I continue my look back at the year just past and highlight some of my favorite, or just most interesting, media I consumed (not necessarily new, but new to me). This week let’s watch some TV . . .
Mrs. Davis (2023)
I can only imagine that the brainstorming sessions for this show must have included some mind altering substances. A nun scours the globe, with the help of various other colorful characters, in order to fight an out of control AI that might be taking over the world. Should this work in any way shape or form? No. Does it? Amazingly, yes. It’s funny, thrilling, compelling, and hits you in the feels. In a world overrun with IP-driven reboots and rethinks we need more Mrs. Davises.
Shogun (2024)
Not an original thought, I know – this once-limited series has been praised to the hilt since it premiered. Pleasantly, it completely lived up to the hype. Having no familiarity with either the original novel or miniseries (I’m not that old) I can’t say how it compares to those sources, but as a stand-alone piece of work it was brilliant. Was the ending kind of a cop out? In a way, but isn’t that what life’s like sometimes? Besides, there’s a second season coming to stir things back up!
The Sympathizer (2024)
This is another show that probably shouldn’t have worked as well as it did. The titular character is a North Vietnamese spy who infiltrates the office of a South Vietnamese general so thoroughly that when the general flees to the United States the spy goes along. What follows is a twisting examination of being and identity, punctuated with a lot of black humor. There’s a movie within the show that sends up Hollywood and Robert Downey, Jr. shows up in multiple roles. It doesn’t all work all the time, but, as with Mrs. Davis, this is more of the odd kind of storytelling TV needs.
Say Nothing (2024)
Say Nothing is one of the best books I’ve ever read (as I’ve noted before). When I heard at TV adaptation was in the works I was skeptical that they’d be able to pull off the same trick of telling some very relatable, personal stories about people involved in The Troubles while also providing enough high-altitude context to explore the wider conflict. The show, of course, doesn’t quite do that quite as well, but by paring things down a bit the story told wound up very powerful. The series performs a neat sleight of hand by setting the first few episodes as kinetic pieces of lawlessness and violence done for the cause and then pivoting to explore the long-term consequences of participating in those things. Excellent on its own, even better if it makes you want to read the book afterwards.

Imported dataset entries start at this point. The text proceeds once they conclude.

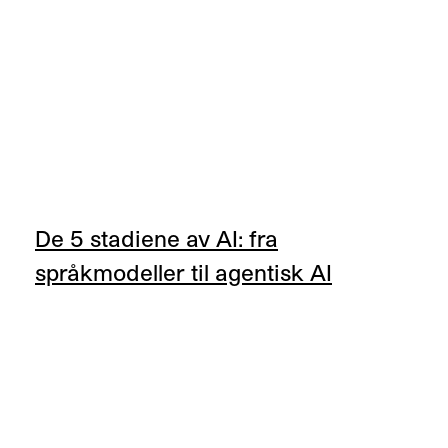
De 5 stadiene av AI: fra
språkmodeller til agentisk AI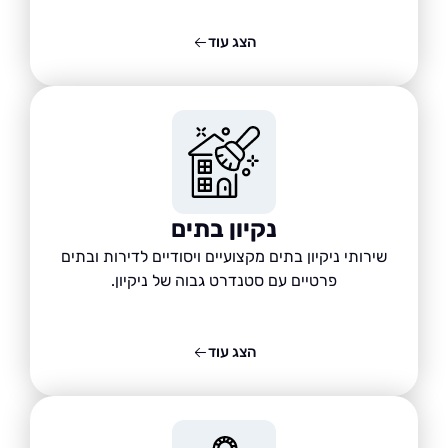
הצג עוד
נקיון בתים
שירותי ניקיון בתים מקצועיים ויסודיים לדירות ובתים
פרטיים עם סטנדרט גבוה של ניקיון.
הצג עוד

We Are Ladyparts (2021, 2024)
It’s a great elevator pitch – a series about a group of young Muslim women in Brittain (of Pakistani background) who form a punk band. Could be a heavy, maudlin examination of the struggle of outsiders in the modern UK, right? Or, it could be a very funny show with deep-down laughs and fun songs that also manages to dig into themes of belonging and identity. I was completely captivated, in spite of a couple of music-related nitpicks (the music isn’t really punk, even if the attitude is, and their plan for success sounds more out of the 1980s than 2020s). Hoping for more!
The Life of Rock with Brian Pern (2014) – Brian Pern: A Life in Rock (2014) – Brian Pern: 45 Years of Prog and Roll (2016) – A Tribute – At the BBC (2017)
While watching stuff I frequently hop over to IMDB to figure out why a familiar face looks so familiar. I don’t know what we were watching or who I was looking up, but one of their prior works was Brian Pern: 45 Years of Prog and Roll – needless to say, it piqued my interest. Brian Pern is a parodic version of Peter Gabriel – lead vocalist of a prog-rock band called Thotch in the 1970s who went on to a genre-defining solo career (he frequently states that he invented world music). Across three short seasons (three episodes each, plus a couple of later specials), Pern first chronicles the history of rock and roll then navigates his own failing career, which ends in a botched Thotch reunion and death in an unfortunate Segway accident. There’s a lot of very funny stuff over the seasons (which includes appearances from the likes of Rick Wakeman and Gabriel himself), but the first is the best. If you’re a fan of prog at all, or much mockumentaries, you owe it to yourself to track it down online.